[Collection entries]
# # # # # # #

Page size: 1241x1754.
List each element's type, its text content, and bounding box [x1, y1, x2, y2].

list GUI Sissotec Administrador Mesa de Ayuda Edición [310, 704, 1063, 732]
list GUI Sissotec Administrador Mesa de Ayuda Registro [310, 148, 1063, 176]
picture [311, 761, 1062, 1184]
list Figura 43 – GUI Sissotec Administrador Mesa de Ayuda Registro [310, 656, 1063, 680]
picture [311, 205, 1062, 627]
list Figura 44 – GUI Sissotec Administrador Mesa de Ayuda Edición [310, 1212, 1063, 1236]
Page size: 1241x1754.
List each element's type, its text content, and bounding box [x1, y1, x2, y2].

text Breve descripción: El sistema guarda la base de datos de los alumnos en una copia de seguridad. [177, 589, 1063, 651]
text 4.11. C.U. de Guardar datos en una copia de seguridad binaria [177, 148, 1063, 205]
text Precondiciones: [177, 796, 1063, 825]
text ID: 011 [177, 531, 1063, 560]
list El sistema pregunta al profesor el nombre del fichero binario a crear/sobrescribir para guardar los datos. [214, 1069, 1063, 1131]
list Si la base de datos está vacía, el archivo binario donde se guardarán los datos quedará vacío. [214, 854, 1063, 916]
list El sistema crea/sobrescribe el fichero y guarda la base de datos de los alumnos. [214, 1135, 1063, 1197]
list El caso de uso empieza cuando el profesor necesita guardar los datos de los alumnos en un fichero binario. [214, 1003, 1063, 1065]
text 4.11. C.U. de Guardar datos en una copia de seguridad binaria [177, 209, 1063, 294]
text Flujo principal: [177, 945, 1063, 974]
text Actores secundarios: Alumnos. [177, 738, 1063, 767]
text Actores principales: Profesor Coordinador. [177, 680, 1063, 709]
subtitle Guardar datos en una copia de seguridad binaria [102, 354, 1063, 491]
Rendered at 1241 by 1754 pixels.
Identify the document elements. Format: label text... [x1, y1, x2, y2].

# # # # # # #

> WORK ORDER
The response should be an exact copy of every line above.

> RESULT
Page size: 1241x1754.
List each element's type, its text content, and bounding box [x1, y1, x2, y2].

list GUI Sissotec Administrador Mesa de Ayuda Edición [310, 704, 1063, 732]
list GUI Sissotec Administrador Mesa de Ayuda Registro [310, 148, 1063, 176]
picture [311, 761, 1062, 1184]
list Figura 43 – GUI Sissotec Administrador Mesa de Ayuda Registro [310, 656, 1063, 680]
picture [311, 205, 1062, 627]
list Figura 44 – GUI Sissotec Administrador Mesa de Ayuda Edición [310, 1212, 1063, 1236]
Page size: 1241x1754.
List each element's type, its text content, and bounding box [x1, y1, x2, y2].

text Breve descripción: El sistema guarda la base de datos de los alumnos en una copia de seguridad. [177, 589, 1063, 651]
text 4.11. C.U. de Guardar datos en una copia de seguridad binaria [177, 148, 1063, 205]
text Precondiciones: [177, 796, 1063, 825]
text ID: 011 [177, 531, 1063, 560]
list El sistema pregunta al profesor el nombre del fichero binario a crear/sobrescribir para guardar los datos. [214, 1069, 1063, 1131]
list Si la base de datos está vacía, el archivo binario donde se guardarán los datos quedará vacío. [214, 854, 1063, 916]
list El sistema crea/sobrescribe el fichero y guarda la base de datos de los alumnos. [214, 1135, 1063, 1197]
list El caso de uso empieza cuando el profesor necesita guardar los datos de los alumnos en un fichero binario. [214, 1003, 1063, 1065]
text 4.11. C.U. de Guardar datos en una copia de seguridad binaria [177, 209, 1063, 294]
text Flujo principal: [177, 945, 1063, 974]
text Actores secundarios: Alumnos. [177, 738, 1063, 767]
text Actores principales: Profesor Coordinador. [177, 680, 1063, 709]
subtitle Guardar datos en una copia de seguridad binaria [102, 354, 1063, 491]
Rendered at 1241 by 1754 pixels.
Identify the document elements. Format: label text... [x1, y1, x2, y2].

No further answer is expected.